_Given task_
Reproduce verbatim the lines of the entries below, starting with the line that contains "common name: Small matweed" and continuing through the final line of the entries.

_Available data_
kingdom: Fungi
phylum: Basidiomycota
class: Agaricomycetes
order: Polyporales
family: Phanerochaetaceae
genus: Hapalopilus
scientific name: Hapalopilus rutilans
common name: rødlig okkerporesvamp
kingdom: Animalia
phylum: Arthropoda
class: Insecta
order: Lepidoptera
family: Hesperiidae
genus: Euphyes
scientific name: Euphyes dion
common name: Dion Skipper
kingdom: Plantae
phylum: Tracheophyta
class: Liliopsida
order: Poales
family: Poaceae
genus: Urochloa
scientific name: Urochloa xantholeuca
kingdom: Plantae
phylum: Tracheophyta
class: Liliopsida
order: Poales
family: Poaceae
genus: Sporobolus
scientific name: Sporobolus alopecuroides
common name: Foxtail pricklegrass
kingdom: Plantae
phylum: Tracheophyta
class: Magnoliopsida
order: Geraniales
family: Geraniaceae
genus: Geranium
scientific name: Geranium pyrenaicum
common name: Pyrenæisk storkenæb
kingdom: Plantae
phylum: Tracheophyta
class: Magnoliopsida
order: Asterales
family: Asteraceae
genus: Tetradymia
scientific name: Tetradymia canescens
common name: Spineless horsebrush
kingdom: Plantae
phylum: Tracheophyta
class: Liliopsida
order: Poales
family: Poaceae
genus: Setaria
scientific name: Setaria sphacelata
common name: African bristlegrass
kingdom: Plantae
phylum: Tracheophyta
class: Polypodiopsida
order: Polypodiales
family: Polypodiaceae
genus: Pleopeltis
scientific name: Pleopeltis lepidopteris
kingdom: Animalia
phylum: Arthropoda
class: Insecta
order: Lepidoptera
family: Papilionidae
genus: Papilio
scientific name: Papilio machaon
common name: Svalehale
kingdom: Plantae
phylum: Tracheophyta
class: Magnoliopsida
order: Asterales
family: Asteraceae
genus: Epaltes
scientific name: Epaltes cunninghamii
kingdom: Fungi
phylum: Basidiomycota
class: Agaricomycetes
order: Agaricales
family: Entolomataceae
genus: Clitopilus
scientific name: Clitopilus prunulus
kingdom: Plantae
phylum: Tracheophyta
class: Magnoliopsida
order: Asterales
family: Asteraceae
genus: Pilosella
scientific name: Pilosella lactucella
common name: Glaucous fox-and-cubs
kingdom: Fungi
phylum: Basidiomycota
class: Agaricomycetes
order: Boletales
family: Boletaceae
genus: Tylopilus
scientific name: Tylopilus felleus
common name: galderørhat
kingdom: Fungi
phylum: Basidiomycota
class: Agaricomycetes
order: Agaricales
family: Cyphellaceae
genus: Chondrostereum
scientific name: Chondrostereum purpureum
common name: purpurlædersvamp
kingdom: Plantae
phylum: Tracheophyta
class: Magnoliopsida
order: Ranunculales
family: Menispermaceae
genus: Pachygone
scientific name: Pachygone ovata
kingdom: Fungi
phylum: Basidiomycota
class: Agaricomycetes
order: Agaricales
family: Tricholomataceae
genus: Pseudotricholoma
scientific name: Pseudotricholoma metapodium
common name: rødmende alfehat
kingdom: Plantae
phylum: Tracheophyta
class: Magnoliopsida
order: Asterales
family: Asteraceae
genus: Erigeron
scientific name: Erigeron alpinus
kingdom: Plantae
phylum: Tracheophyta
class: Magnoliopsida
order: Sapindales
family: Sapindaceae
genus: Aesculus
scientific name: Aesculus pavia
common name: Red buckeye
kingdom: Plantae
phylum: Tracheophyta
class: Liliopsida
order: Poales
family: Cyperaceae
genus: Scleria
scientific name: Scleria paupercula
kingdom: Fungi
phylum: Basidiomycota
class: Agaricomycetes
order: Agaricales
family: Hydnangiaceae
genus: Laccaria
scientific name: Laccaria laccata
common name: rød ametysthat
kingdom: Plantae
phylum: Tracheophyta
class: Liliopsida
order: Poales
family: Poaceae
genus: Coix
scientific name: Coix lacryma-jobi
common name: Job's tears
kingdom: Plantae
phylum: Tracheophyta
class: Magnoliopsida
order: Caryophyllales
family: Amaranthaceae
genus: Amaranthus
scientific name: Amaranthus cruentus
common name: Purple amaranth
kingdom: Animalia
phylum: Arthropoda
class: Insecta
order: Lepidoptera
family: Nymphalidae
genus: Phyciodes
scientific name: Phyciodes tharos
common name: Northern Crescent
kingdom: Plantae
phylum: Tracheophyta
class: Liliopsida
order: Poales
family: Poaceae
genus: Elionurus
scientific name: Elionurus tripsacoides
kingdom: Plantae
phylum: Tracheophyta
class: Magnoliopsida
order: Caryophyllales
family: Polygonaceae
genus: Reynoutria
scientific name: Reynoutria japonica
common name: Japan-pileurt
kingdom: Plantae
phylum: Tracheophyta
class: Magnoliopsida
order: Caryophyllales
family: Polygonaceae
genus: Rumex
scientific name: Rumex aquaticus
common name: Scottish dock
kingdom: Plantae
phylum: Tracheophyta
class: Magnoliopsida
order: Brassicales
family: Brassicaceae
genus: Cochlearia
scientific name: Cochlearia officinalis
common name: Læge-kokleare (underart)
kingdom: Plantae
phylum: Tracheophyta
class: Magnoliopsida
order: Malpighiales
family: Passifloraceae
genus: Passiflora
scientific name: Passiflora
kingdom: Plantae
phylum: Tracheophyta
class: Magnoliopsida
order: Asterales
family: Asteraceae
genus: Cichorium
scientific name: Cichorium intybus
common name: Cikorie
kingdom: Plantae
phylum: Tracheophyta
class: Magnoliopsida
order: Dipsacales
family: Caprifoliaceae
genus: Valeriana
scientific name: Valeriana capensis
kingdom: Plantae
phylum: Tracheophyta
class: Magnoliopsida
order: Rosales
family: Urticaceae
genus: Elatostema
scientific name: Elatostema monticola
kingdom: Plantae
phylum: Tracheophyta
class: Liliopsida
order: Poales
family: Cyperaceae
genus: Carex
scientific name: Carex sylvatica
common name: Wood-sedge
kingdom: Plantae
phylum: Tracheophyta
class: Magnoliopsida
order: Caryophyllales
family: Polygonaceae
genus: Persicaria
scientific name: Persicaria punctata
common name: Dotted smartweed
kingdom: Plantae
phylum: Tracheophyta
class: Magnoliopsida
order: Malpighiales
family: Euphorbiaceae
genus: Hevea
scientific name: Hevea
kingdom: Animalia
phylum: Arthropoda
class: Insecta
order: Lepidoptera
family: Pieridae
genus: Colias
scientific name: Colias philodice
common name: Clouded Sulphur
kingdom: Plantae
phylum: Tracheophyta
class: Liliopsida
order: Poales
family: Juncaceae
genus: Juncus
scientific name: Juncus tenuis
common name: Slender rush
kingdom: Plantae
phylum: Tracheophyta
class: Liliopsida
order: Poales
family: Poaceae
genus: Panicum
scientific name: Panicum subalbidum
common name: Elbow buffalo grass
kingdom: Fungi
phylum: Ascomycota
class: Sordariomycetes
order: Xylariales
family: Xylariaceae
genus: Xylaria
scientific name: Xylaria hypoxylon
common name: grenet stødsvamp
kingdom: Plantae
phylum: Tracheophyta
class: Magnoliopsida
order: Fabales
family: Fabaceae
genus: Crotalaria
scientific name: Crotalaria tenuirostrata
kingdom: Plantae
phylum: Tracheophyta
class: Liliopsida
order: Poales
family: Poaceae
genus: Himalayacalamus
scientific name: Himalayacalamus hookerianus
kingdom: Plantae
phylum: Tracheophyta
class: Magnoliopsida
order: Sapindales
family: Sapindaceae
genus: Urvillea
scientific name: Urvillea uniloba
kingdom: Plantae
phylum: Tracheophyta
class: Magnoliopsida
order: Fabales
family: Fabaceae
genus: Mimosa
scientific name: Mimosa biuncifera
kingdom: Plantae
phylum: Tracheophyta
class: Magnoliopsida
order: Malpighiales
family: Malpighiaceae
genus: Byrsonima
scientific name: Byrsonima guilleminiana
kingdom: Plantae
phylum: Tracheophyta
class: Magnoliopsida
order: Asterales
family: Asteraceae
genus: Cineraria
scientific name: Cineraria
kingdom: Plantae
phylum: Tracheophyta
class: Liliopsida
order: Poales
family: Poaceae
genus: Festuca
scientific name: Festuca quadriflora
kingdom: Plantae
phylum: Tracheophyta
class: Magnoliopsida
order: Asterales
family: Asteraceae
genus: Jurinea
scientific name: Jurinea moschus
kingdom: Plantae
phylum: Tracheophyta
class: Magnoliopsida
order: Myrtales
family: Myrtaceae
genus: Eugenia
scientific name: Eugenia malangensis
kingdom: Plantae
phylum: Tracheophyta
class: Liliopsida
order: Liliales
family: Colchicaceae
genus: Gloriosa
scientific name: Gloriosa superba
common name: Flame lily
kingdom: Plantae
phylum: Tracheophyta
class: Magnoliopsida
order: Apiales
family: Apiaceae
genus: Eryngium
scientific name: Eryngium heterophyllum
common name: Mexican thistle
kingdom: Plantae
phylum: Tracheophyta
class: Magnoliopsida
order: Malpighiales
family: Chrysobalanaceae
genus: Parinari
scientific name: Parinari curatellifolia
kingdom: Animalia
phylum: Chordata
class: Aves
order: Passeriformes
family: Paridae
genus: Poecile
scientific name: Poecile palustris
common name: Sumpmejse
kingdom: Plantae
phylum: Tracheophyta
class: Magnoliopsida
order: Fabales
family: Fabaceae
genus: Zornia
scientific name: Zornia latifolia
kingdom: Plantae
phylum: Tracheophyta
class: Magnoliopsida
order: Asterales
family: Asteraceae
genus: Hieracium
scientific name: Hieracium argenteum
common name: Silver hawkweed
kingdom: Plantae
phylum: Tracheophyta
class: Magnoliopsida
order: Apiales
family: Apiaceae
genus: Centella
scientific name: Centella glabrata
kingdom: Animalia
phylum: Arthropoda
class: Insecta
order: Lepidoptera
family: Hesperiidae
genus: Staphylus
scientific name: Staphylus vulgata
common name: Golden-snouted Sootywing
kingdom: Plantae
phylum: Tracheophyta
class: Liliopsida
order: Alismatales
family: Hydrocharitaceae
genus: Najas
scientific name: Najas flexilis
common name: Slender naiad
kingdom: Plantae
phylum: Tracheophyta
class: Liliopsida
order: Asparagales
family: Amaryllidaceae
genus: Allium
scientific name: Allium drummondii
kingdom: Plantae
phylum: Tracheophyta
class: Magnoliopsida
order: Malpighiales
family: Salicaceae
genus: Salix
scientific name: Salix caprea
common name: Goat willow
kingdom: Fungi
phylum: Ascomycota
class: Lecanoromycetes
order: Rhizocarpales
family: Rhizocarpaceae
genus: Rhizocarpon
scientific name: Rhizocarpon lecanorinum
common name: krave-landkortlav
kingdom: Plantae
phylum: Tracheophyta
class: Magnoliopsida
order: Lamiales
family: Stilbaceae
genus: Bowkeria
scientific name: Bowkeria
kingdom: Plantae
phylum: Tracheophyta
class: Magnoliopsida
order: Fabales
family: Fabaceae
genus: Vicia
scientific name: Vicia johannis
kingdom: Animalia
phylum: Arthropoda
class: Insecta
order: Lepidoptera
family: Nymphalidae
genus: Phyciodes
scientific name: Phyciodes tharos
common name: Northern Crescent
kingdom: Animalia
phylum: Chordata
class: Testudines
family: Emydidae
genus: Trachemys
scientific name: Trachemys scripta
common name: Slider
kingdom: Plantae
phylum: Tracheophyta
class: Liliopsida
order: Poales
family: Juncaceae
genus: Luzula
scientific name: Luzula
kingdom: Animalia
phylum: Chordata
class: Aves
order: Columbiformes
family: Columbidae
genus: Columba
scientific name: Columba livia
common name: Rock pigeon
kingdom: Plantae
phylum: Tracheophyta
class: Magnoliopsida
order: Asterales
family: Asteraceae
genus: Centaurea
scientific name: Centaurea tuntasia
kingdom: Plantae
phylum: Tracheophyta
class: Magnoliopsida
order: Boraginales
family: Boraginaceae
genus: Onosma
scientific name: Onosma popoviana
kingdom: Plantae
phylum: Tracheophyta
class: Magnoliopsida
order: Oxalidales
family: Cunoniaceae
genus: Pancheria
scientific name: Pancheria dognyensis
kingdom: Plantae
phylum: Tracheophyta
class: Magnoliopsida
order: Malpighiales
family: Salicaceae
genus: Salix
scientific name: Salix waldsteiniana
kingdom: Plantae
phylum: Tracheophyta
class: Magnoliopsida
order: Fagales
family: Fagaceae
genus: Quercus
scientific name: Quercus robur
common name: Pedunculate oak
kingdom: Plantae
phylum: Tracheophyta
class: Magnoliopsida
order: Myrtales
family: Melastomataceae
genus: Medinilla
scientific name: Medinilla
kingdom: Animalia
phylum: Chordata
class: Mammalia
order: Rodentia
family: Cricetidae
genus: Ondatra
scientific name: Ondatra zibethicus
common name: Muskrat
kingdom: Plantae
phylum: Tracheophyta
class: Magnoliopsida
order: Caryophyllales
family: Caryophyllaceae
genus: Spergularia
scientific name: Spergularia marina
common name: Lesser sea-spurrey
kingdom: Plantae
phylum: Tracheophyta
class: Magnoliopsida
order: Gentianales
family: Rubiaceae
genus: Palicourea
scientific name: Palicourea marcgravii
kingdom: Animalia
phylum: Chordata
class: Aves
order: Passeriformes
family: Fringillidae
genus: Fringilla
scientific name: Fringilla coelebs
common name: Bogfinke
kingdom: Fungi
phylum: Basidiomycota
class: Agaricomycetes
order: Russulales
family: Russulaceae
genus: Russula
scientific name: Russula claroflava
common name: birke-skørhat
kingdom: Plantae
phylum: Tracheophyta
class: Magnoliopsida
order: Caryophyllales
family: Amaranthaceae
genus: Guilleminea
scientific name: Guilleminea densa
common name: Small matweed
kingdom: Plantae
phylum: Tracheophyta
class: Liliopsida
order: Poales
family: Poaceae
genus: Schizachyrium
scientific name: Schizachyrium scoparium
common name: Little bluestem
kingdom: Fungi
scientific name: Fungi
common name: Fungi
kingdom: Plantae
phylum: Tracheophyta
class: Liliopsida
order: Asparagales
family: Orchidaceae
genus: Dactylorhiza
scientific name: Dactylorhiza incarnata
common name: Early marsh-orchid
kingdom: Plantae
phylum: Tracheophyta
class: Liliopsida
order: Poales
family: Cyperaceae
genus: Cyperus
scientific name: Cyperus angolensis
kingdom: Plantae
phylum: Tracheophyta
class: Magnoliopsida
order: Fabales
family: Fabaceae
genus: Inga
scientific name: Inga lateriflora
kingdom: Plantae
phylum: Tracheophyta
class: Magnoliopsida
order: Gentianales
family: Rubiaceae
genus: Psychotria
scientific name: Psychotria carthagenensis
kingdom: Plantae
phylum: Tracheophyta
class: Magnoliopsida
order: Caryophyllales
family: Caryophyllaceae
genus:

_Result_
common name: Small matweed
kingdom: Plantae
phylum: Tracheophyta
class: Liliopsida
order: Poales
family: Poaceae
genus: Schizachyrium
scientific name: Schizachyrium scoparium
common name: Little bluestem
kingdom: Fungi
scientific name: Fungi
common name: Fungi
kingdom: Plantae
phylum: Tracheophyta
class: Liliopsida
order: Asparagales
family: Orchidaceae
genus: Dactylorhiza
scientific name: Dactylorhiza incarnata
common name: Early marsh-orchid
kingdom: Plantae
phylum: Tracheophyta
class: Liliopsida
order: Poales
family: Cyperaceae
genus: Cyperus
scientific name: Cyperus angolensis
kingdom: Plantae
phylum: Tracheophyta
class: Magnoliopsida
order: Fabales
family: Fabaceae
genus: Inga
scientific name: Inga lateriflora
kingdom: Plantae
phylum: Tracheophyta
class: Magnoliopsida
order: Gentianales
family: Rubiaceae
genus: Psychotria
scientific name: Psychotria carthagenensis
kingdom: Plantae
phylum: Tracheophyta
class: Magnoliopsida
order: Caryophyllales
family: Caryophyllaceae
genus:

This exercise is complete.